[Texte proposé]
Au cours de l'entretien, Aurélie a les larmes qui lui montent aux yeux. A ce moment là, elle s'entend dire : "Et bien voilà, moi aussi, je vais me mettre à pleurer !"... belle preuve de correction pour quelqu'un qui se veut au-dessus de tout ... et de tous !
Plus tard, l'inspectrice lui affirme que puisque cet enfant est précoce, il devrait avoir une meilleure écriture que d'autres (question : a-t-elle jamais travaillé avec ce type d'enfant ? Sait-elle qu'ils ont de sérieuses difficultés dans le domaine du passage à l'écrit ? Il semble que non ... mais elle est intouchable !
Bref, notre collègue est "cassée" et l'équipe éducative est très en colère.
Pour vous parler d'Aurélie : 25 ans deuxième année d'enseignement avec trois niveaux de classe (grande section, CP, CE1), demande conseil, sans arrêt en recherches et questionnements, travaille beaucoup, sensible, proche de ses élèves et à leur écoute, belle posture cadrante, des idées à revendre. Elle ose "innover" en ouvrant la cloison mobile entre nos classes et ainsi, on travaille à deux professeurs et 38 enfants.O drame !
En y repensant, je me demande s'il n'y a pas eu une pointe de jalousie inconsciente chez cette inspectrice qui a vu quelqu'un mettre en place une
classe qu'elle n'a peut-être jamais tenue ou qu'elle n'aurait jamais su gérer alors qu'une jeune collègue y arrive.

[Consignes]
1. Répondez brièvement à partir du témoignage :
(a) Quel âge a Aurélie et en quelle année d'enseignement est-elle ?
(b) Selon l'inspectrice, quelle écriture un enfant précoce devrait-il avoir ?
(c) Dans quel état se trouve l'équipe éducative ?
2. Extrayez du témoignage le passage qui s'ouvre sur les mots contenant « Au cours de » et se clôt sur « est intouchable ! ».

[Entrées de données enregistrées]
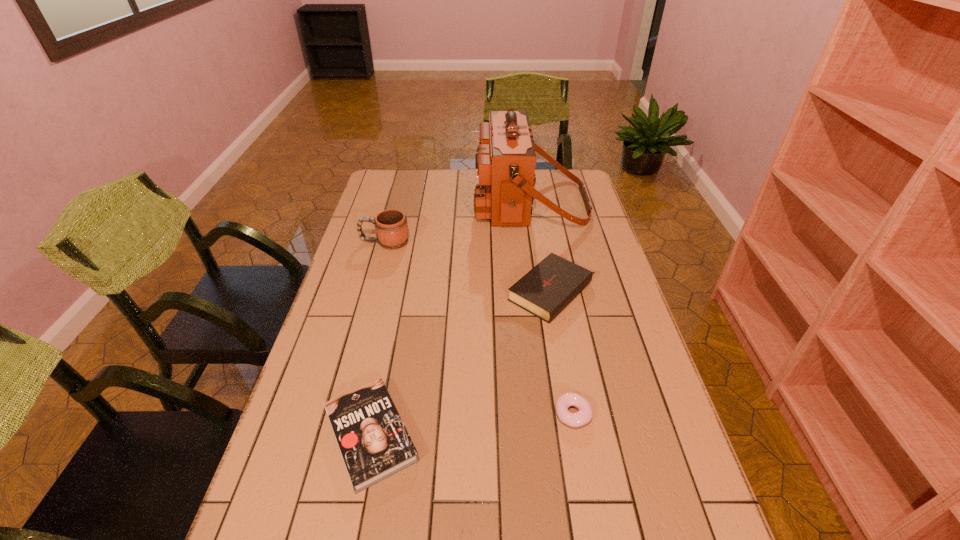
The image size is (960, 540). Identify the location of the tallest object. (505, 161).

I want to click on mug, so click(x=391, y=226).

The image size is (960, 540). Identify the location of Bible. 552,284.

This screenshot has width=960, height=540. I want to click on the third nearest object, so click(x=552, y=284).

Identify the location of doughnut. This screenshot has width=960, height=540. (584, 415).

Identify the location of book. (374, 443).

The height and width of the screenshot is (540, 960). I want to click on free spot located on the face side of the satchel, so click(x=409, y=202).

Find the location of a particular element. Image resolution: width=960 pixels, height=540 pixels. vacant space situated on the face side of the satchel is located at coordinates (426, 202).

Find the location of a particular element. The height and width of the screenshot is (540, 960). vacant space positioned 0.380m on the face side of the satchel is located at coordinates (379, 202).

I want to click on vacant space located on the back of the third nearest object, so click(x=538, y=205).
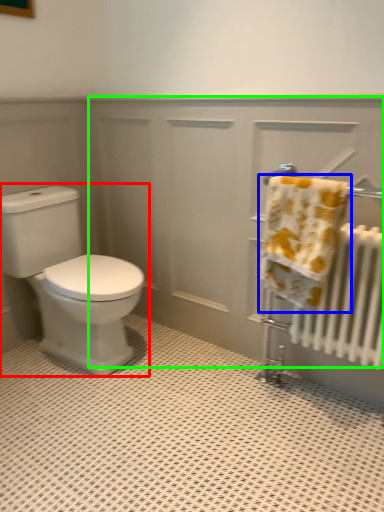
Question: Based on their relative distances, which object is nearer to toilet (highlighted by a red box)? Choose from towel (highlighted by a blue box) and screen door (highlighted by a green box).

Choices:
 (A) towel
 (B) screen door

Answer: (B)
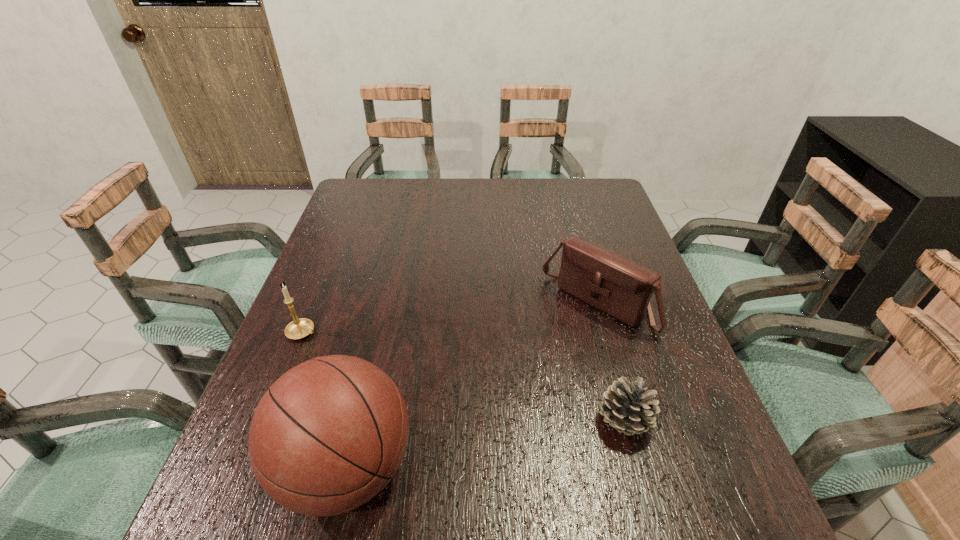
The image size is (960, 540). I want to click on object present at the near edge, so click(x=628, y=408).

Where is `object positioned at the left edge`? object positioned at the left edge is located at coordinates (299, 328).

You are a GUI agent. You are given a task and a screenshot of the screen. Output one action in this format:
    pyautogui.click(x=<x>, y=<y>)
    Task: Click on the pinecone present at the right edge
    
    Given the screenshot: What is the action you would take?
    pyautogui.click(x=628, y=408)

This screenshot has width=960, height=540. What are the coordinates of `shoulder bag that is at the right edge` in the screenshot? It's located at 615,285.

Identify the location of object that is positioned at the near right corner. (628, 408).

Identify the location of vacant space at the far edge of the desktop. The width and height of the screenshot is (960, 540). (544, 210).

In the image, there is a desktop. Where is `free space at the near edge`? The image size is (960, 540). free space at the near edge is located at coordinates pyautogui.click(x=507, y=448).

The height and width of the screenshot is (540, 960). In the image, there is a desktop. Find the location of `blank space at the left edge`. blank space at the left edge is located at coordinates (357, 244).

In the image, there is a desktop. Identify the location of vacant space at the right edge. (670, 425).

Locate an element on the screen. The width and height of the screenshot is (960, 540). vacant space at the far left corner is located at coordinates pos(361,206).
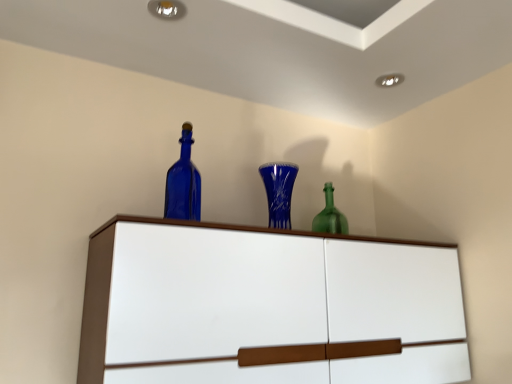
Question: Should I look upward or downward to see white glossy cupboard at upper center?

Choices:
 (A) down
 (B) up

Answer: (A)

Question: Considering the relative positions of white glossy cupboard at upper center and blue glass bottle at upper center in the image provided, is white glossy cupboard at upper center to the right of blue glass bottle at upper center from the viewer's perspective?

Choices:
 (A) no
 (B) yes

Answer: (B)

Question: Is white glossy cupboard at upper center oriented away from blue glass bottle at upper center?

Choices:
 (A) yes
 (B) no

Answer: (B)

Question: Would you say white glossy cupboard at upper center is outside blue glass bottle at upper center?

Choices:
 (A) yes
 (B) no

Answer: (A)

Question: Is white glossy cupboard at upper center closer to the viewer compared to blue glass bottle at upper center?

Choices:
 (A) no
 (B) yes

Answer: (B)

Question: Does white glossy cupboard at upper center have a smaller size compared to blue glass bottle at upper center?

Choices:
 (A) no
 (B) yes

Answer: (A)

Question: Does white glossy cupboard at upper center have a lesser height compared to blue glass bottle at upper center?

Choices:
 (A) no
 (B) yes

Answer: (A)

Question: Is white glossy cupboard at upper center at the back of blue glass vase at center?

Choices:
 (A) no
 (B) yes

Answer: (A)

Question: Considering the relative sizes of blue glass vase at center and white glossy cupboard at upper center in the image provided, is blue glass vase at center taller than white glossy cupboard at upper center?

Choices:
 (A) yes
 (B) no

Answer: (B)

Question: From a real-world perspective, is blue glass vase at center beneath white glossy cupboard at upper center?

Choices:
 (A) no
 (B) yes

Answer: (A)

Question: Is blue glass vase at center positioned behind white glossy cupboard at upper center?

Choices:
 (A) no
 (B) yes

Answer: (B)

Question: Is blue glass vase at center in front of white glossy cupboard at upper center?

Choices:
 (A) yes
 (B) no

Answer: (B)

Question: Considering the relative sizes of blue glass vase at center and white glossy cupboard at upper center in the image provided, is blue glass vase at center wider than white glossy cupboard at upper center?

Choices:
 (A) yes
 (B) no

Answer: (B)

Question: Is there a large distance between blue glass bottle at upper center and blue glass vase at center?

Choices:
 (A) yes
 (B) no

Answer: (B)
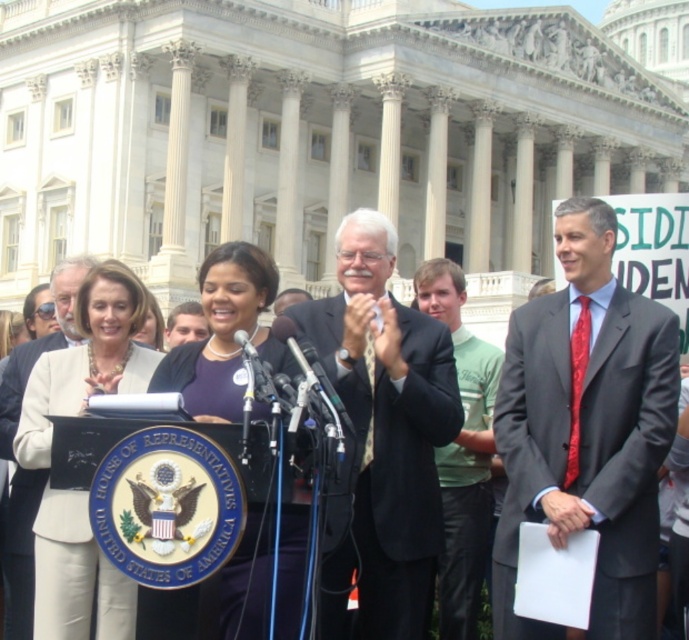
Is dark suit at center below matte purple dress at center?

No, dark suit at center is not below matte purple dress at center.

Which of these two, dark suit at center or matte purple dress at center, stands shorter?

matte purple dress at center

The height and width of the screenshot is (640, 689). In order to click on dark suit at center in this screenshot , I will do `click(384, 433)`.

This screenshot has height=640, width=689. Find the location of `dark suit at center`. dark suit at center is located at coordinates (384, 433).

Looking at this image, between matte purple dress at center and light brown hair at center, which one has more height?

matte purple dress at center

Which is above, matte purple dress at center or light brown hair at center?

Positioned higher is light brown hair at center.

Between point (200, 416) and point (178, 337), which one is positioned behind?

The point (178, 337) is more distant.

At what (x,y) coordinates should I click in order to perform the action: click on matte purple dress at center. Please return your answer as a coordinate pair (x, y). This screenshot has width=689, height=640. Looking at the image, I should click on (225, 333).

Is dark suit at center closer to camera compared to green cotton shirt at center?

That is True.

Between dark suit at center and green cotton shirt at center, which one has less height?

Standing shorter between the two is green cotton shirt at center.

Find the location of a particular element. dark suit at center is located at coordinates (384, 433).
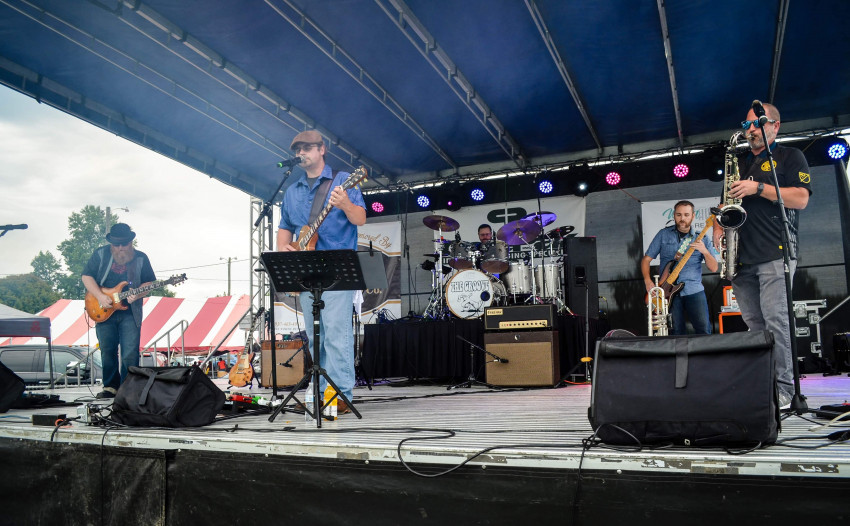
Image resolution: width=850 pixels, height=526 pixels. I want to click on music stand, so click(x=312, y=269).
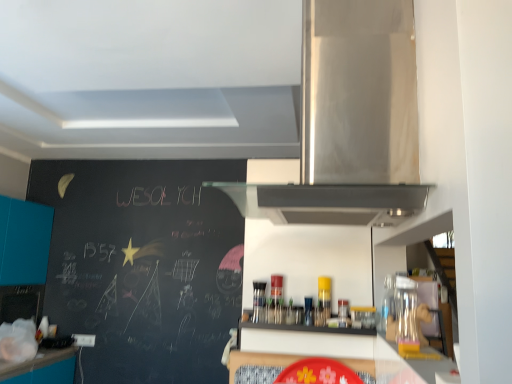
Where is `blank space above black matte shelf at center (from a real-world perspective)`? This screenshot has height=384, width=512. blank space above black matte shelf at center (from a real-world perspective) is located at coordinates (x=307, y=312).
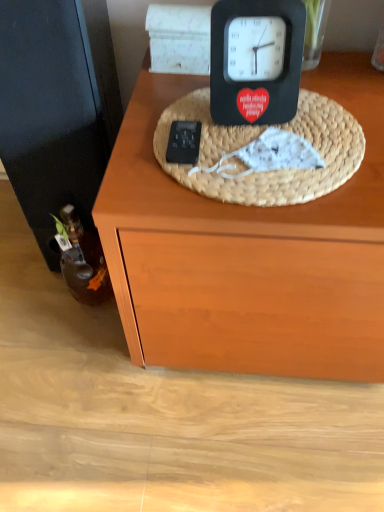
Locate an element on the screen. vacant space situated on the left part of brown glass bottle at left is located at coordinates (32, 298).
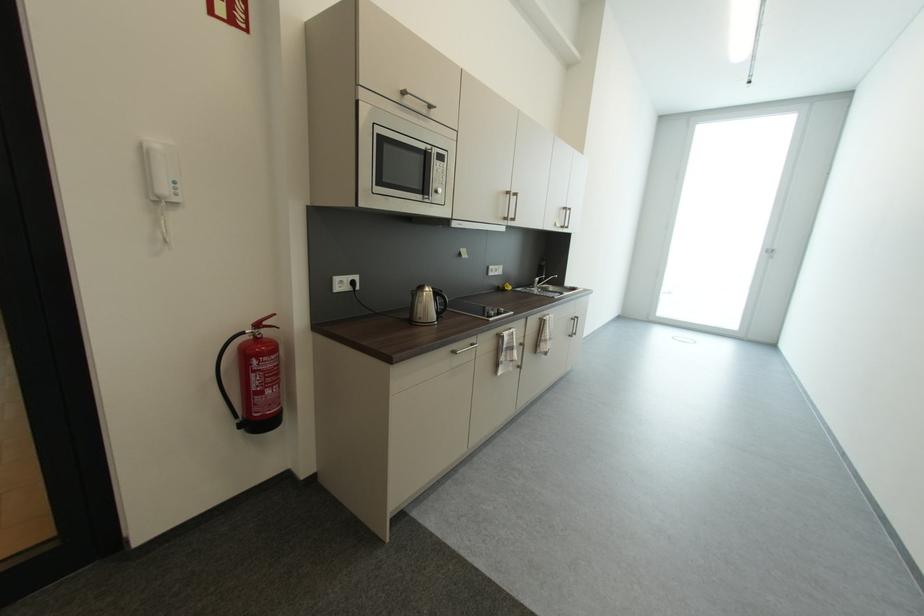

[Réponses numérotées]
1.
(a) Elle a 25 ans et en est à sa deuxième année d'enseignement.
(b) Une meilleure écriture que d'autres.
(c) Elle est très en colère.

2.
Au cours de l'entretien, Aurélie a les larmes qui lui montent aux yeux. A ce moment là, elle s'entend dire : "Et bien voilà, moi aussi, je vais me mettre à pleurer !"... belle preuve de correction pour quelqu'un qui se veut au-dessus de tout ... et de tous !
Plus tard, l'inspectrice lui affirme que puisque cet enfant est précoce, il devrait avoir une meilleure écriture que d'autres (question : a-t-elle jamais travaillé avec ce type d'enfant ? Sait-elle qu'ils ont de sérieuses difficultés dans le domaine du passage à l'écrit ? Il semble que non ... mais elle est intouchable !